>> START Excerpted passage
Vultures buzz into Craig neighborhood, leave foulness behind
USDA's goal is to 'haze' birds out of town towards the Yampa River
For years, a foul, feathered and federally protected beast has tormented a Craig neighborhood with its intrusive presence and copious amounts of excrement.
It is known as the turkey vulture, and community members living on the 600 block of Taylor Street and surrounding areas have become very familiar with the unwelcome bird.
As the evening sun approaches the horizon, turkey vultures seek a communal roost away from their nests, far from city streets.
Unfortunately, the birds have an affinity for residential Craig. Taylor Street resident Vicki Huyser, who is in the midst of a heated battle with the bothersome buzzards, said the town’s warmth attracts the birds.
And once they find a comfortable spot, the vultures are far from subtle.
Vultures feed on carrion and the stench of their feces makes that overly apparent. If that isn’t bad enough, the birds also vomit anything they are unable to digest.
>> END Excerpted passage
* [Instructions to follow]: List every geographic place name mentioned in the article about turkey vultures in Craig.
>> START Records
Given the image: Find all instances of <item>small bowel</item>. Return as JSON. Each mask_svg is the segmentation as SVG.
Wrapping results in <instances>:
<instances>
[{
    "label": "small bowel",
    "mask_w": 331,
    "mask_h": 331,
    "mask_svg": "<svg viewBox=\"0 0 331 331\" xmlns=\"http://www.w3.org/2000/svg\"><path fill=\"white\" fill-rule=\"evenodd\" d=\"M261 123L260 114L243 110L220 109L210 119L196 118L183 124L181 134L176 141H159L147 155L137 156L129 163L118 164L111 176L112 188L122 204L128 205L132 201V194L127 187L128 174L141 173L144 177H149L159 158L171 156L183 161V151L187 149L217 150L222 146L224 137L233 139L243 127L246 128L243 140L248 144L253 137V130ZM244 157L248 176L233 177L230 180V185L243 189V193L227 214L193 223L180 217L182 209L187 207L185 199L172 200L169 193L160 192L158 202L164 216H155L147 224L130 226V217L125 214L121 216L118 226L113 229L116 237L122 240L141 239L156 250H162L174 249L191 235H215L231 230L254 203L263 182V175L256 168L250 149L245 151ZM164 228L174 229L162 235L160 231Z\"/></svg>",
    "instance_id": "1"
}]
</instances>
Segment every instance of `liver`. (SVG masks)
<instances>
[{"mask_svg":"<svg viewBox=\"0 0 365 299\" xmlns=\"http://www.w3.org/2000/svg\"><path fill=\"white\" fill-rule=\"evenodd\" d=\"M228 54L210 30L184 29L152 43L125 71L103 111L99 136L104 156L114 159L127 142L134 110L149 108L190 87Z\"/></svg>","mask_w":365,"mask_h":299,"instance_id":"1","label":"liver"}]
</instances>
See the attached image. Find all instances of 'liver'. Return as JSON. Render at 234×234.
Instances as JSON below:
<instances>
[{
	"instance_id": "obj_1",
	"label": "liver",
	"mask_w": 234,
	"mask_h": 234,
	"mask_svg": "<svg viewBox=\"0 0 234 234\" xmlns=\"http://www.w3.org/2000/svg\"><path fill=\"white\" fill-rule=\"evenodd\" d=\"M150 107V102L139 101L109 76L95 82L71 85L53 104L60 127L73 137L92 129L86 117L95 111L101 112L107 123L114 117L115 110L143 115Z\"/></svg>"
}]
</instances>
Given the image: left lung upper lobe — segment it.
>> END Records
* [Answer to the exercise]: Craig, the Yampa River, Taylor Street